Call for Papers
This workshop solicits contributions that bridge the gap between deep learning theory and the modern practice of deep learning in an effort to build a mathematical theory of machine learning that can both explain and inspire modern practice. We welcome new mathematical analyses that bridge the gap between existing theory and modern practice, as well as empirical findings that challenge existing theories and offer avenues for future theoretical investigations.
Full Paper Submission Deadline: Oct 4, 2023, 11:59 pm AOE Â (Note: this date was originally Oct 2)
Accept/Reject Notification Date: Oct 27, 2023, 11:59 AOE
Submission link: https://openreview.net/group?id=NeurIPS.cc/2023/Workshop/M3L
Submission Format:
The reviewing process will be double-blind and all submissions must be anonymized. Please do not include author names, author affiliations, acknowledgments, or any other identifying information in your submission. Submissions and reviews will not be made public. Only accepted papers will be made public.

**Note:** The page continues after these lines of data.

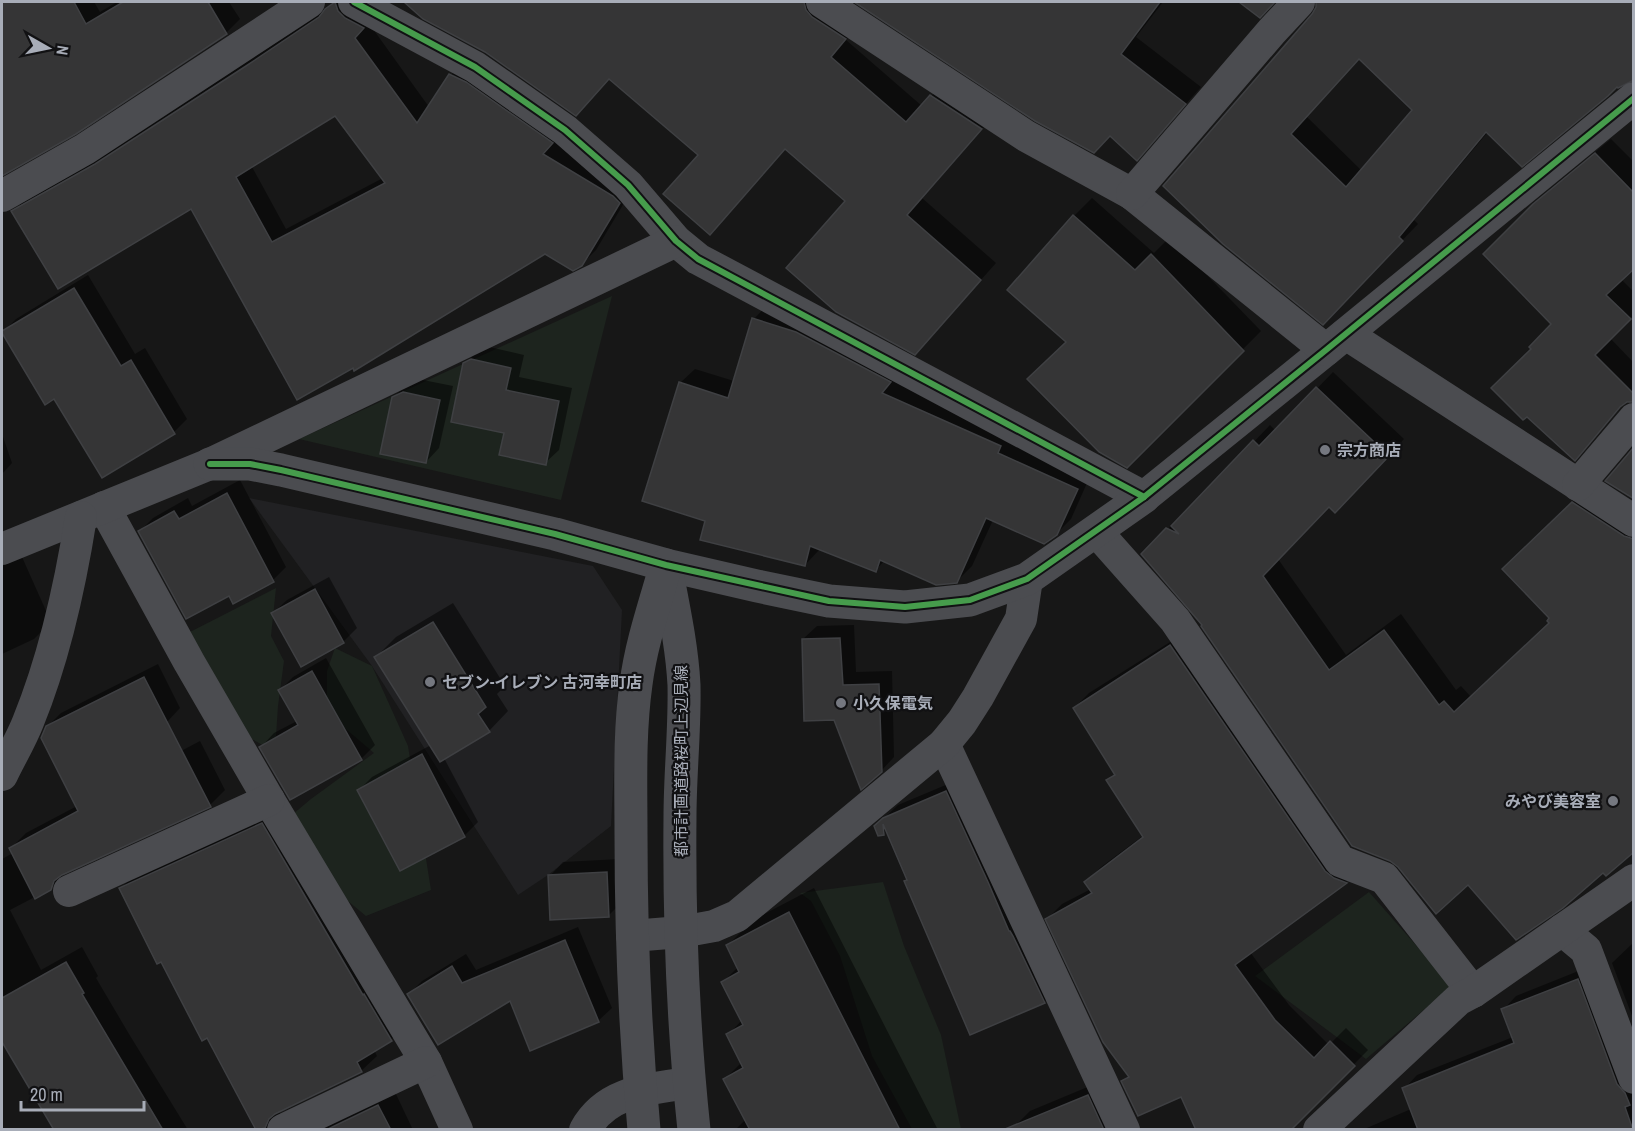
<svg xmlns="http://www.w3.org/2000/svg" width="1635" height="1131" font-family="'Archivo Narrow','Noto Sans JP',sans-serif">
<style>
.built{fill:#212123}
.green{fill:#1d241e}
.shadow{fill:#0007;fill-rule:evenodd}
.building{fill:#353536;stroke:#3f4043;stroke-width:1.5;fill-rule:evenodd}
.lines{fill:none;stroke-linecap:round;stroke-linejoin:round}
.minor{stroke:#4b4c50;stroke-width:32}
.tertiary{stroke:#4b4c50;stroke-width:33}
.cycleway-casing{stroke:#111113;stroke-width:10}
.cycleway{stroke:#469c4c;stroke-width:6}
.poi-dot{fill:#757880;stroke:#111113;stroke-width:2}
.labels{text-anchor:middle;stroke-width:4.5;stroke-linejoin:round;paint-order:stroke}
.poi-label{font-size:16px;font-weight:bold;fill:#a8adb8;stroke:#111113;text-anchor:start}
.street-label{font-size:16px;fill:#a8adb8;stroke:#111113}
</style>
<rect width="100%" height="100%" fill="#171717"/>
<path class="built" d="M249,498L593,566L622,610L611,826L548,875L518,895L372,666Z"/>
<g class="green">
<path d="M612,296L561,500L299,439Z"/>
<path d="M276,588L271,636L284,661L278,706L275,752L250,738L190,632Z"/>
<path d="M335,648L372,666L408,746L431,890L366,916L342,896L274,830L311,799L374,753L327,713V671Z"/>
<path d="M883,882L904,946L941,1035L961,1129H912L872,1056L840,956L811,901L800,893Z"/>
<path d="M1369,892L1452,986L1366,1059L1255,976Z"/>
</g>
<g class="shadow">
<path d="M2,2H94L100,12L117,2H229L240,19L226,33L75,132L2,174Z"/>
<path d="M335,2H357L368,22L429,107L451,75L465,60L633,188L596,250L581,265L545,252L355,369L192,206L13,212L27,197L111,150L262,52ZM336,114L383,178L286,229L251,165Z"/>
<path d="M406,2H829L861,22L846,40L922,106L947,79L997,112L922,198L996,263L931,336L847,201L786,148L726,217L700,154L610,77L576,114L486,51L424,17Z"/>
<path d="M857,2H1163L1136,37L1201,87L1137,159L1110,134L1036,119Z"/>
<path d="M1318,2H1634V79L1488,132L1414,220L1418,224L1339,306L1224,243L1318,7ZM1360,57L1415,110L1362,171L1306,116Z"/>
<path d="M1611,139L1634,162V267L1621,279L1634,292V315L1610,338L1634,363V400L1625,402L1575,459L1533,349L1553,324L1485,254L1551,188Z"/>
<path d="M1092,198L1154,253L1170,237L1261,331L1127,466L1068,341L1074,216Z"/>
<path d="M88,275L135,354L145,348L187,419L174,432L55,397L3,332L16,319Z"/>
<path d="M768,304L1091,474L1071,519L1056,534L993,520L972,566L957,581L885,560L875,571L820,549L805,565L707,520L680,383L695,369L734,381L754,319Z"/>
<path d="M485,346L524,355L519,377L572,388L559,450L545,463L465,363L479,350Z"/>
<path d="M1333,372L1404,439L1351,495L1329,505L1278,559L1346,655L1401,614L1456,690L1461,686L1471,697L1551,623V618L1520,553L1589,487L1634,516V850L1603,870L1562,906L1167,530L1183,513L1185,514L1270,425L1276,431Z"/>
<path d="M418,379L453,386L439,448L426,462L393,398L407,384Z"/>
<path d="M2,434L12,463L2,474Z"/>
<path d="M240,480L286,567L273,580L140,531L153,518L188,498L192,506Z"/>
<path d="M22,557L51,622L34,639L2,654V566Z"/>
<path d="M329,577L357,628L343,642L301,665L273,613L287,600Z"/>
<path d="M453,603L505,686L497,694L508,711L489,731L444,758L478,822L465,835L400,869L359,790L372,777L431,745L376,657L396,637Z"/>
<path d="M854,625L856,672L892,671L894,757L881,771L803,639L817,626Z"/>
<path d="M1186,632L1360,868L1346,882L1250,952L1289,1005L1329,1045L1346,1028L1368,1050L1289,1130L1182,1095L1123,1081L1129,1075L1047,919L1062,904L1091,889L1086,882L1101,867L1144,835L1108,781L1116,773L1074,708L1089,693Z"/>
<path d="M326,658L375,745L361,759L261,747L274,733L297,721L280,690L293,677Z"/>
<path d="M158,664L180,708L167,722L47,727L61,713Z"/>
<path d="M200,741L225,790L210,805L67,871L50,889L10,910L41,970L82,947L98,976L96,978L129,1034L188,1130H57L2,1038V859L13,853L11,848L26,833Z"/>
<path d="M960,779L1058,989L1044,1002L905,881L908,879L887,829L883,834L876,826L898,805Z"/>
<path d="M277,809L407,1024L391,1040L374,1050L377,1056L361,1071L280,1112L281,1122L288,1130H258L208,1036L121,888L136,873Z"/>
<path d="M620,859L622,902L608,916L550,876L563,862Z"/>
<path d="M814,888L938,1130H735L746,1119L725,1079L742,1062L728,1035L742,1020L723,982L738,967L728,945L753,920Z"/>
<path d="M578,927L612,1008L598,1021L510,999L408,995L422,981L466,954L476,970Z"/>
<path d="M1634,942V1021L1612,963Z"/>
<path d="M1591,966L1634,1083V1130H1362L1411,1109L1404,1089L1417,1075L1513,1037L1503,1010L1516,996Z"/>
<path d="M1102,1081L1129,1130H1017L1015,1126L1030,1111Z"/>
<path d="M394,1090L413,1130H312Z"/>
</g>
<g class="building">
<path d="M2,2H74L86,24L123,2H208L227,34L76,134L2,176Z"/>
<path d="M335,2L338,11L345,18L364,28L355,38L417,123L449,74L466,82L553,143L543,154L613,196L620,203L582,266L573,271L545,254L354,371L353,368L297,400L191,209L58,289L11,211L95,164L246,66L319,17L325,9ZM335,116L385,183L272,242L236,177Z"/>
<path d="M404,2H804L806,10L812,17L846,39L831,57L906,122L930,95L982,129L907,215L981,280L915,355L836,312L786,268L845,201L785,149L710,235L663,194L698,155L609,79L576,116L485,52L423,19Z"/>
<path d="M854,2H1160L1121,54L1186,104L1137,161L1110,136L1094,153L1035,121Z"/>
<path d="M1239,2H1275L1260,18Z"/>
<path d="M1316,2H1634V80L1618,88L1617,87L1608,96L1522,167L1486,132L1399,237L1403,241L1323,325L1223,244L1163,186L1312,14L1316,7ZM1359,59L1412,110L1346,187L1291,134Z"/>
<path d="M1595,153L1634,193V269L1606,295L1631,319L1595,355L1634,394V402H1627L1620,407L1575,461L1527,417L1523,420L1491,388L1531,349L1529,347L1551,324L1483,254L1533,204Z"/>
<path d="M1073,215L1135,270L1151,254L1244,351L1127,468L1099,452L1027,379L1066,342L1007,290Z"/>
<path d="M74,288L121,366L131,360L175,434L102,478L54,399L45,405L2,333V331Z"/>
<path d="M752,318L796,332L891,382L882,393L1001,446L998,453L1078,489L1057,535L1044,544L986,518L957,583L936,585L880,560L876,572L810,546L805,566L700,540L705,521L642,501L679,382L728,398Z"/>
<path d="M471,359L511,368L506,390L559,401L546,465L499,455L504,433L451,422L463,363Z"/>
<path d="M1316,387L1389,456L1335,513L1329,507L1263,576L1329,670L1384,630L1439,705L1444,701L1454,712L1549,623L1547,621L1549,618L1502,569L1572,502L1624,536L1634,539V852L1606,876L1603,873L1563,908L1516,940L1468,885L1436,914L1398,867L1390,861L1352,846L1201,626L1202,625L1141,554L1166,528L1179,534L1171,526L1253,440L1259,446Z"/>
<path d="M403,392L440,400L426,463L380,454L392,397Z"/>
<path d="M1634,447V499L1605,481Z"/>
<path d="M227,493L274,582L233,604L229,596L186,619L138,531L174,511L179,519Z"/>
<path d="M315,589L344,643L301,667L271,613Z"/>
<path d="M433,622L486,707L478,714L490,732L440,762L374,657Z"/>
<path d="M840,638L843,685L879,684L882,772L861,790L834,720L804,721L802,639Z"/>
<path d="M1170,645L1325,871L1334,878L1347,883L1235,965L1275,1020L1314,1058L1330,1041L1355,1066L1291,1130H1196L1181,1097L1138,1116L1121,1081L1129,1077L1103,1042L1045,919L1092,893L1084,882L1143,837L1106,780L1115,775L1073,708Z"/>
<path d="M312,671L362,760L290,800L259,747L298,725L278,690Z"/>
<path d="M144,677L211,807L62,875L54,881L51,890L35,899L9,848L78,811L41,738L46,726Z"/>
<path d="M422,754L465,837L400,871L357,790Z"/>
<path d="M946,791L988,882L1009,931H1010L1013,936L1045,1003L970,1035L904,881L907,880L883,824L884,835L878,836L874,826L883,818Z"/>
<path d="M262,823L363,995L364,994L392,1041L357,1062L362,1072L275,1114L269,1119L265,1128L256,1130L207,1038L202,1041L161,962L157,964L119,888Z"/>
<path d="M607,872L609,917L550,920L548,875Z"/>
<path d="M789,912L900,1130H750L723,1079L743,1068L726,1034L743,1025L721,982L739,972L726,945Z"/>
<path d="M565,940L599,1022L530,1051L510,1001L438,1045L407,994L452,966L462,983Z"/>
<path d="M66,962L84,993L82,994L163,1130H54L2,1042V998Z"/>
<path d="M1578,979L1617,1084L1625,1093L1630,1105L1625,1107L1633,1130H1418L1402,1088L1514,1043L1501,1009Z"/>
<path d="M1088,1095L1104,1130H1005V1129Z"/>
<path d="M378,1105L391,1130H326Z"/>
</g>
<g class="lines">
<g class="minor">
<path d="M354,2L475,67L565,130L628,185L676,241L698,259L1144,497L1326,350L1634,98"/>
<path d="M822,2L1026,136L1132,194L1326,350"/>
<path d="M1132,194L1272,31L1299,2"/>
<path d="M2,196L85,149L309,2"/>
<path d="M1346,334L1634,521"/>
<path d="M1578,485L1634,419"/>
<path d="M104,507L189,662L269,800L426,1062L457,1130"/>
<path d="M1096,531L1175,620L1340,861L1384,878L1473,992"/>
<path d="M2,549L210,464L676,241"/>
<path d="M944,744L1124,1130"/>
<path d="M2,775C10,758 21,740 28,722C55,656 70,587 81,517"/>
<path d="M69,891L269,800"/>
<path d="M1562,930L1586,950L1634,1078"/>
<path d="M632,936L681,932L714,926L737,916L944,744L962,722L978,697L1021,619L1027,579"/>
<path d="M283,1130L426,1062"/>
<path d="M585,1130C606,1091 649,1089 689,1083"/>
<path d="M1319,1130L1458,1000L1473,992L1634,880"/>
</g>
<g class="tertiary">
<path d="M210,464H250L281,470L555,534L666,565L757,586L829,601L905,607L970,600L1027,579L1144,497"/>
<path d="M667,573C674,610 682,647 684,685C685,729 680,773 680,817C679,921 683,1026 694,1130"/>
<path d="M644,1130C635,1032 631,933 631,834C631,784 629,734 636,684C641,644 655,604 666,565"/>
</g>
<defs>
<g id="cycleway">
<path d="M354,2L475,67L565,130L628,185L676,241L698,259L1144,497"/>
<path d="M210,464H250L281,470L555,534L666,565L829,601L905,607L970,600L1027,579L1144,497L1326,350L1634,98"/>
</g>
</defs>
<use href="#cycleway" class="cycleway-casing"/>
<use href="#cycleway" class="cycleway"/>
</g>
<g class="poi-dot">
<circle cx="1325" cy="450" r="6"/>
<circle cx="430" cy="682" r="6"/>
<circle cx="841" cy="703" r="6"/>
<circle cx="1613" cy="801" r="6"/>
</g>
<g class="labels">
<g class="poi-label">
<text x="1337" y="456">宗方商店</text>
<text x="442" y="688">セブン-イレブン 古河幸町店</text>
<text x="853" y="709">小久保電気</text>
<text x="1601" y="807" text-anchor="end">みやび美容室</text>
</g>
<g class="street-label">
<text transform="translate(681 761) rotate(-90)" y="6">都市計画道路桜町上辺見線</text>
</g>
</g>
<rect width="1635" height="1131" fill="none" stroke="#a8adb8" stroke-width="6"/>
<g transform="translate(48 48) rotate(99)" stroke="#111113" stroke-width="4.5" paint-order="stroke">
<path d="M0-4.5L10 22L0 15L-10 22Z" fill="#a8adb8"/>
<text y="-9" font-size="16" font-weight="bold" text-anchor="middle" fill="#a8adb8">N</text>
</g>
<path d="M21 1101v9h123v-9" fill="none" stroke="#a8adb8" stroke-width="3"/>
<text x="30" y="1101" font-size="18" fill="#a8adb8" stroke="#111113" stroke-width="4.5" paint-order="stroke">20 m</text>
</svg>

All submissions must be in PDF format and are required to use the LaTeX style file. Submissions are limited to four content pages, including figures and tables. Camera-ready versions may go up to five content pages.
Unlimited additional pages are allowed for references and supplementary materials. Please include the references and supplementary materials in the same PDF as the main paper.
Dual Submissions: This workshop is non-archival and will not have official proceedings. Workshop submissions can be submitted to other venues. We welcome ongoing and unpublished work, including papers that are under review at the time of submission. However, we do not accept submissions that have already been accepted for publication in other venues with archival proceedings (including NeurIPS 2023 main conference).
This workshop's main areas of focus include but are not limited to:
Reconciling Optimization Theory with Deep Learning Practice
Convergence analysis beyond the stable regime: How do optimization methods minimize training losses despite large learning rates and large gradient noise? How should we understand the Edge of Stability (EoS) phenomenon? What could be more realistic assumptions for the loss landscape and gradient noise that foster training algorithms with faster convergence both in theory and practice?
Continuous approximations of training trajectories: Can we obtain insights into the discrete-time gradient dynamics by approximating them with a continuous counterpart, e.g., gradient flow or SDE? When is such an approximation valid?
Advanced optimization algorithms: adaptive gradient algorithms, second-order algorithms, distributed training algorithms, etc.
Generalization for Overparametrized Models
Implicit bias: What implicit bias do training algorithms have? How do gradient-based algorithms implicitly pick the solution with good generalization despite the existence of non-generalizing minimizers?
Generalization Measures: What is the relationship between generalization performances and common generalization measures? (e.g., sharpness, margin, norm, etc.) Can we prove non-vacuous generalization bounds based on these generalization measures?
Roles of Key Components in Algorithm and Architecture: What are the roles of initialization, learning rate warmup and decay, and normalization layers?
Intriguing Generalization Phenomena: Generalization despite overparameterization, double descent, benign overfitting, grokking, vulnerability to adversarial examples, etc.
Theory for Foundation Models/Pretrained Models
Pretraining: What do foundation models learn in pretraining that allows for efficient finetuning? How does the choice of dataset/architecture affect this?
Multimodal Representations: How can we learn representations from multimodal data?
Scaling laws: How and why does the performance scale with data, compute, and model size?
Emergent Phenomena: In-context learning capabilities, few-shot reasoning capabilities such as Chain of Thought (CoT), and improved robustness/calibration.
Adaptation of Pretrained Models: Fine-tuning, prompting, in-context learning, instruction-tuning, RLHF, etc.
Provable Guarantees Beyond Supervised Learning Settings
Deep Reinforcement Learning: How should we analyze the training dynamics of deep reinforcement learning algorithms?
Generative Models: How do different generative modeling methods compare? What do we understand about the complexity and efficiency, and are there fundamental limitations?
Representation Learning and Transfer Learning: What properties of the source and target tasks allow for efficient transfer learning? What types of representations can be learned via self-supervised learning (e.g., contrastive learning)
Continual Learning: How do we adapt the model to new tasks while preserving the performance of old tasks?